# [WHAT THE TASK REQUIRES]
Your output must be the lines below from the line containing "If you'd like" to the line containing "Queensgate NanoScan controllers</td></tr>", both lines included, reproduced exactly and without pictures.

BEGIN STORED DATA

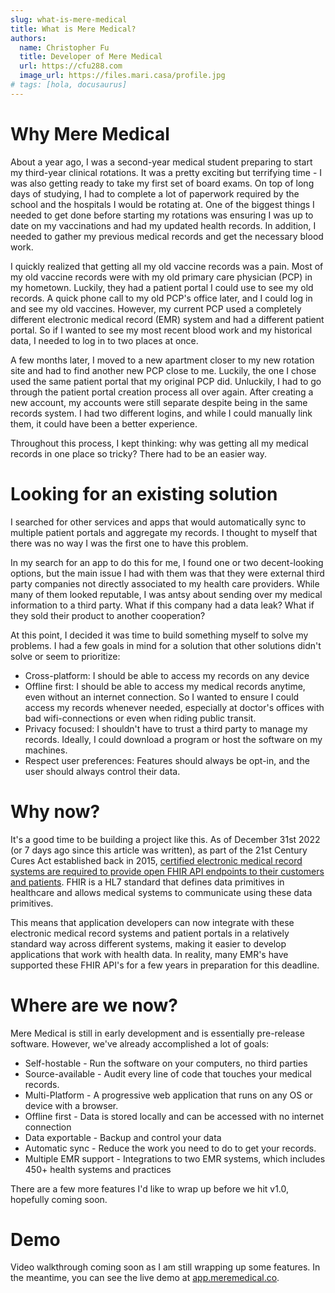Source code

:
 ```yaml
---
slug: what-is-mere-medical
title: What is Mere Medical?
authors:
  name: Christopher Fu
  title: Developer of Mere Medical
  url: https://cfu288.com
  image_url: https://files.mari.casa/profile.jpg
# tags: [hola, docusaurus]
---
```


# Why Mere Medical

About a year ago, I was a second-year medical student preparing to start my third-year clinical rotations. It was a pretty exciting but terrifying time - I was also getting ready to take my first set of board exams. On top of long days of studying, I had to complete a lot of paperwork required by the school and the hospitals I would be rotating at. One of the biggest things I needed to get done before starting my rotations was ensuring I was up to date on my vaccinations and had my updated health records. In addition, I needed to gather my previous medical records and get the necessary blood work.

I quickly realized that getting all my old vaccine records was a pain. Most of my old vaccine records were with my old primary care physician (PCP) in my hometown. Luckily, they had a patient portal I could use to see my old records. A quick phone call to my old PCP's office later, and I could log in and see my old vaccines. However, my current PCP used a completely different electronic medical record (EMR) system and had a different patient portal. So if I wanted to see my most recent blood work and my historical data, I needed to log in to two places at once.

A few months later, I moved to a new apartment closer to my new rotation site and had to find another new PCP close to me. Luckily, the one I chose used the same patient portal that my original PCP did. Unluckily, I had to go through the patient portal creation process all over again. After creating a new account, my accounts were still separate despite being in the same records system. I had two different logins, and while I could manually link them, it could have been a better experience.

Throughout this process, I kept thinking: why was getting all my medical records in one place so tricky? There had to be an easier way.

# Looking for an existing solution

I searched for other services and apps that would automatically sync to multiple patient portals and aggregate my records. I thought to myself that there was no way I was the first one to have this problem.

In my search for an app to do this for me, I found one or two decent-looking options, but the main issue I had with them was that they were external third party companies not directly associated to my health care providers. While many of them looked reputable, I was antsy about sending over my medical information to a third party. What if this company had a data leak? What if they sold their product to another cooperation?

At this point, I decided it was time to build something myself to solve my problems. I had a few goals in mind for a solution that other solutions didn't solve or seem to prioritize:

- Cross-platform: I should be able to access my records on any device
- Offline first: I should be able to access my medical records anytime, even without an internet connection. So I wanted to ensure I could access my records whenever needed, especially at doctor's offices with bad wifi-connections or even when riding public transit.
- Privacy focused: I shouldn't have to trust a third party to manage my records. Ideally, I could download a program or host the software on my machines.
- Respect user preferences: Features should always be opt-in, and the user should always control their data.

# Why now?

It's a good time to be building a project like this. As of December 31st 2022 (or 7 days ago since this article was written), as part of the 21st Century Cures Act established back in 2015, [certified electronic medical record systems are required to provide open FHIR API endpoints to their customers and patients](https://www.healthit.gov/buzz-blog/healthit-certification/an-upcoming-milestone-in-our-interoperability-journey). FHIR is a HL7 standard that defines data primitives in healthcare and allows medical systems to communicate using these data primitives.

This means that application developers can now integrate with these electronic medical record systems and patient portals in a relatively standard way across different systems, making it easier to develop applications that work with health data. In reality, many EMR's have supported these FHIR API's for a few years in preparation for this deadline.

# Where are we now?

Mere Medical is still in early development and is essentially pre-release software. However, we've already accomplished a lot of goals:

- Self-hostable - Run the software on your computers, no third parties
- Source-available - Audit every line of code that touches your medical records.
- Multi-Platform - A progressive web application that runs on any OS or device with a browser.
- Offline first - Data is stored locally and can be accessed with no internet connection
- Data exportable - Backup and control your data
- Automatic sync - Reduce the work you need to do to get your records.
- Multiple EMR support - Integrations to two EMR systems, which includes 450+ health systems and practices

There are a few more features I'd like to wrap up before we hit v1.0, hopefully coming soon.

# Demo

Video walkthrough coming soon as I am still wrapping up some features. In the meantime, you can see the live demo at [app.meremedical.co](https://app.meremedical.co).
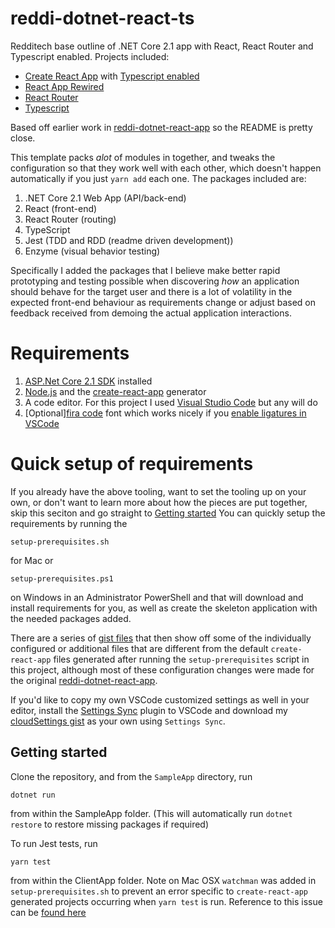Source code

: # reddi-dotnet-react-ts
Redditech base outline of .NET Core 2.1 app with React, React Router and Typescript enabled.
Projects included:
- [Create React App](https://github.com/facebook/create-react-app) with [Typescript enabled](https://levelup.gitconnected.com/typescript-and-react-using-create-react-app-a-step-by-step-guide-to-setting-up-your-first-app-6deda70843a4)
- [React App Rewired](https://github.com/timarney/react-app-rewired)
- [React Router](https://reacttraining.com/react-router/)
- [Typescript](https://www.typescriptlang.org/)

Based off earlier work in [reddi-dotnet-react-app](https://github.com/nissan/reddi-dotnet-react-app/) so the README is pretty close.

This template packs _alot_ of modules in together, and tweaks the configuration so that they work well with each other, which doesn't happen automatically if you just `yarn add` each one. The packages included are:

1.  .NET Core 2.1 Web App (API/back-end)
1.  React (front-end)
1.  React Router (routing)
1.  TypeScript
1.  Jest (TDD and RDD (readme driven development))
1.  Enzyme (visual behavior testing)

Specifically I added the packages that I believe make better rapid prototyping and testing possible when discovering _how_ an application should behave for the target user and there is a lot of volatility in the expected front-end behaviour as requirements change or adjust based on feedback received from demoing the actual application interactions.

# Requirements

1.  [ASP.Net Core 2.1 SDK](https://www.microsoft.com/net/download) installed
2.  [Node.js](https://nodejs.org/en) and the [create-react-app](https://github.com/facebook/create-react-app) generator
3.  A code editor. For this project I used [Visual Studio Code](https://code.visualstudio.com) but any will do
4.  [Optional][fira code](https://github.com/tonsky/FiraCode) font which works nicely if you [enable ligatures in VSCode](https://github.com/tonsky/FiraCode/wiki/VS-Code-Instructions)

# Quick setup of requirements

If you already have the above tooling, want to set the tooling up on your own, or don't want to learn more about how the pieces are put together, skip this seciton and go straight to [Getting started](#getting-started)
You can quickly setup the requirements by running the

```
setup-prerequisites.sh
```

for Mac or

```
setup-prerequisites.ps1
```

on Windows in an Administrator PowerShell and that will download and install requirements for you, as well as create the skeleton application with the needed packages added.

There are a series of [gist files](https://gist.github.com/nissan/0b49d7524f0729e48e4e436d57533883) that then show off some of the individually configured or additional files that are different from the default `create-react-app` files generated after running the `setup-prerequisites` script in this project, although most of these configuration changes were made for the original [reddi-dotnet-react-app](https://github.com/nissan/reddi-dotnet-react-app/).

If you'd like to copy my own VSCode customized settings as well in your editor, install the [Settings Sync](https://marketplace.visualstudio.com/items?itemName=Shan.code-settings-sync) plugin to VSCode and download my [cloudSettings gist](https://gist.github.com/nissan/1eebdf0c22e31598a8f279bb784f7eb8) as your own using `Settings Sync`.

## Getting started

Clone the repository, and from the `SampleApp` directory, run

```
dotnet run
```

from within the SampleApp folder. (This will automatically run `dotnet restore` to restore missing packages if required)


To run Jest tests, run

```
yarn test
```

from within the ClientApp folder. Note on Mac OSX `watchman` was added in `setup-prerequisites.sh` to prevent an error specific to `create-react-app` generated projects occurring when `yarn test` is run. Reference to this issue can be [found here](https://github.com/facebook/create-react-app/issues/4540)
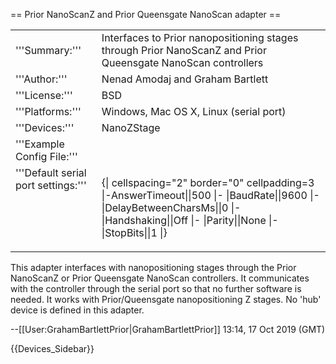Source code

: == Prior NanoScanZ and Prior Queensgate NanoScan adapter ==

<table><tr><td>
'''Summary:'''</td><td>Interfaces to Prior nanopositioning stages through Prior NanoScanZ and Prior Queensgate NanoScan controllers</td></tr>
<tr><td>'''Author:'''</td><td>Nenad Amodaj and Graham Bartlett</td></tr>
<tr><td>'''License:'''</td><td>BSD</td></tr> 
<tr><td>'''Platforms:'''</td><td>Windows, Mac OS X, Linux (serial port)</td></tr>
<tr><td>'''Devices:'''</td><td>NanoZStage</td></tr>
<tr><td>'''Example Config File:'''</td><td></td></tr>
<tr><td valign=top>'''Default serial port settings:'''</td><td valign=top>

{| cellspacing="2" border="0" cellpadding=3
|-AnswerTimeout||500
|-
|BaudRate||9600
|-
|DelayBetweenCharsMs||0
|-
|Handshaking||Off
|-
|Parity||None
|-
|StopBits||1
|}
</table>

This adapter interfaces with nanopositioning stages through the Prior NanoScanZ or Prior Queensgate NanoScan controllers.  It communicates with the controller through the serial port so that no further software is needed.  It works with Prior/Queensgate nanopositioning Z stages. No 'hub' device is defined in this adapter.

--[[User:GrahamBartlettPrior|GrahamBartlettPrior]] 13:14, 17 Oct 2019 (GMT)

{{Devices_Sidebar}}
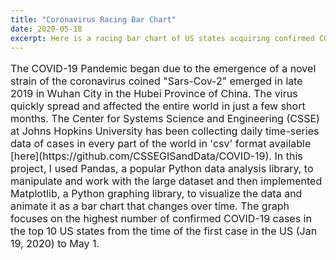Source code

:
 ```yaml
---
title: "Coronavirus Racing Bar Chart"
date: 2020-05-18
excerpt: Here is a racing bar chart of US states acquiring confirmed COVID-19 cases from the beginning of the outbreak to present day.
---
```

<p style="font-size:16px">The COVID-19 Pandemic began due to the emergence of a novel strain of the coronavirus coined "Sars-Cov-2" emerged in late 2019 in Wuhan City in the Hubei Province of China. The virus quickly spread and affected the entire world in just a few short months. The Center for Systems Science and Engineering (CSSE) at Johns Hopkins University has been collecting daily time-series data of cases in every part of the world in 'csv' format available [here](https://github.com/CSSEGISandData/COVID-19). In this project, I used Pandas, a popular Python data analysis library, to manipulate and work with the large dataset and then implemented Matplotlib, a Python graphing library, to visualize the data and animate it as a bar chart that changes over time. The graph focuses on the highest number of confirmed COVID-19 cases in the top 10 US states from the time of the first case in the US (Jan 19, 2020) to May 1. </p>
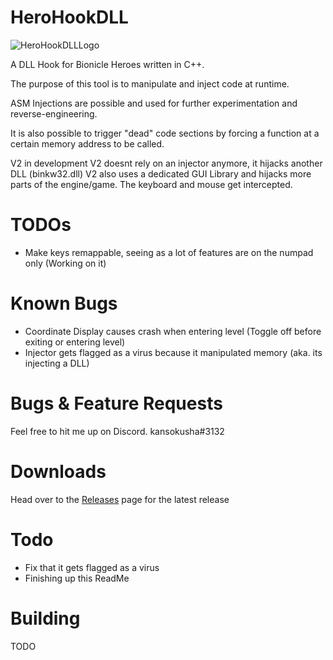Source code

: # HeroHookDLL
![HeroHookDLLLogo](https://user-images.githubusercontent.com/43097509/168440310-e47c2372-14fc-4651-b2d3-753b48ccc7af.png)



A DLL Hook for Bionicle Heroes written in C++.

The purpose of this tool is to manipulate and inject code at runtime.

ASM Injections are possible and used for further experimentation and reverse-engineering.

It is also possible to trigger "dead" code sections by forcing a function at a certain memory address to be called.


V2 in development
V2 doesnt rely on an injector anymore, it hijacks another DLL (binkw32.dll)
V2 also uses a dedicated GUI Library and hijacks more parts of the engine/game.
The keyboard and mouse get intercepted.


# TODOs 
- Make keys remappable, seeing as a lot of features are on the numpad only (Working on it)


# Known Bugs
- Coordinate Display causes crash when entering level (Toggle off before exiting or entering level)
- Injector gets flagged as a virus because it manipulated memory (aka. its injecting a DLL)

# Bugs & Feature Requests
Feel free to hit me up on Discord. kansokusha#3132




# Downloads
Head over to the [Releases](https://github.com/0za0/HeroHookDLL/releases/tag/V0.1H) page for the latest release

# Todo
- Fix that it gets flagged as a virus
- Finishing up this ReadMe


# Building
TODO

END STORED DATA

# [TASK SOLUTION]
If you'd like to copy my own VSCode customized settings as well in your editor, install the [Settings Sync](https://marketplace.visualstudio.com/items?itemName=Shan.code-settings-sync) plugin to VSCode and download my [cloudSettings gist](https://gist.github.com/nissan/1eebdf0c22e31598a8f279bb784f7eb8) as your own using `Settings Sync`.

## Getting started

Clone the repository, and from the `SampleApp` directory, run

```
dotnet run
```

from within the SampleApp folder. (This will automatically run `dotnet restore` to restore missing packages if required)


To run Jest tests, run

```
yarn test
```

from within the ClientApp folder. Note on Mac OSX `watchman` was added in `setup-prerequisites.sh` to prevent an error specific to `create-react-app` generated projects occurring when `yarn test` is run. Reference to this issue can be [found here](https://github.com/facebook/create-react-app/issues/4540)
Source code

: == Prior NanoScanZ and Prior Queensgate NanoScan adapter ==

<table><tr><td>
'''Summary:'''</td><td>Interfaces to Prior nanopositioning stages through Prior NanoScanZ and Prior Queensgate NanoScan controllers</td></tr>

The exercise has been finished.